Si la loi de 2010 a aboli un monopole pour ouvrir les bondes d’un nouveau marché, la tendance est aujourd’hui à la constitution d’un oligopole de happy few. La difficile quête de rentabilité a découragé de nombreux acteurs qui n’ont pas renouvelé leurs agréments. Des petits sites, encore présents sur le marché, ont aujourd’hui le plus grand mal à attirer la clientèle face aux géants du secteur. Marketing inexistant, cotes peu attractives, site internet passé d’âge, ces plateformes vivotent et semblent ne guère avoir d’avenir.
À moins d’avoir les moyens d’investir et de jouer la carte de l’originalité. En septembre 2020, une enseigne incontournable de casinos en France a lancé son site internet : BarrièreBet. En 2010 déjà, le groupe faisait partie de ceux qui avaient misé sur le poker en ligne et obtenu un agrément. L’aventure avait été brève, seulement deux ans. En développant sa propre plateforme, énormément d’argent avait été investi, mais le public n’avait pas répondu présent. “Les actionnaires sont restés sur un traumatisme, beaucoup de pertes avaient été générées”, relate Stéphane Auffret, en charge du nouveau site. Le groupe Barrière revient avec une nouvelle stratégie et de meilleures armes. Il s’associe à Betcontrust, à qui il loue le logiciel de jeu. “La licence est portée par un autre opérateur, nous on ne fait que du marketing”, détaille le responsable.
“Nous ne sommes pas Unibet, Winamax ou Betclic. On ne peut pas faire de grandes campagnes médias. On voulait concocter une offre de bienvenue agressive, pour entrer sur le marché”, ajoute-t-il. Jusqu’à 250 euros de paris offerts sont promis à la création d’un compte. Une offre sans équivalent sur le marché. “Quand on arrive très en retard, on n'a pas beaucoup d'argent, donc il faut trouver des moyens pour se différencier”, précise Stéphane Auffret. Des concours sont organisés entre les parieurs pour gagner des séjours dans des hôtels luxueux du groupe Barrière.
Un site internet au design chic et épuré rappelle l’idée de luxe renvoyée par la marque. “Notre premier axe de recrutement, c’est notre clientèle physique”, confirme Stéphane Auffret. Une “stratégie phygital”, avance l’enseigne. En temps de crise sanitaire et de fermeture des casinos, mieux vaut redoubler d’imagination pour les professionnels du jeu. Le lancement du site arrive à point nommé.
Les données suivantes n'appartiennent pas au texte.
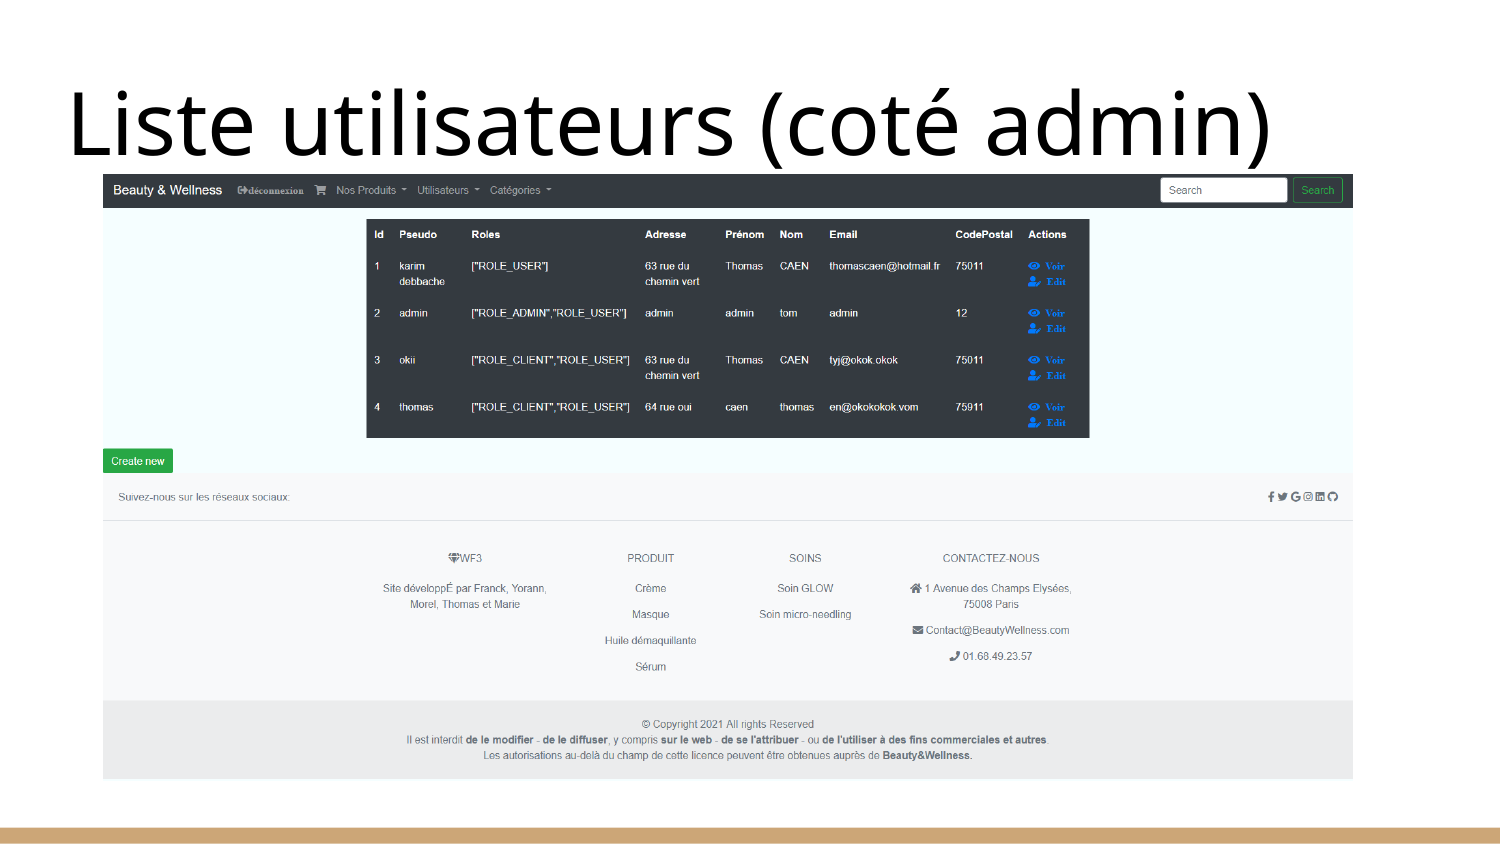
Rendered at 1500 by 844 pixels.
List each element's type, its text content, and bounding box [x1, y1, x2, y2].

title Liste utilisateurs (coté admin) [51, 51, 1449, 189]
picture [103, 174, 1353, 781]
Face à la crise sanitaire, le jeu en ligne sort gagnant
L’impact de la pandémie est toutefois à nuancer pour les opérateurs de jeu en ligne. L’arrêt brutal des compétitions sportives a marqué une augmentation soudaine des joueurs de poker en ligne. L’interdiction en France de parier sur le e-sport empêche de contrebalancer les annulations en cascade des compétitions et événements sportifs. La législation et ses restrictions limitent les marges de manœuvre des opérateurs.
Toutefois, les jeux en ligne n’ont jamais eu autant la cote. Les bookmakers voient leur PBJ en hausse sur l’exercice 2020. Malgré la crise sanitaire, en dépit du report de l’Euro de football et des Jeux Olympiques de Tokyo, “les paris sportifs et hippiques ont fait leur meilleur été de l’histoire”, constate Corentin Segalen en s’appuyant sur les chiffres de l’ANJ. “La perspective d'ici 2025 dit que ce marché peut encore doubler”, pronostique de son côté Stéphane Auffret, qui fait le pari de l’avenir.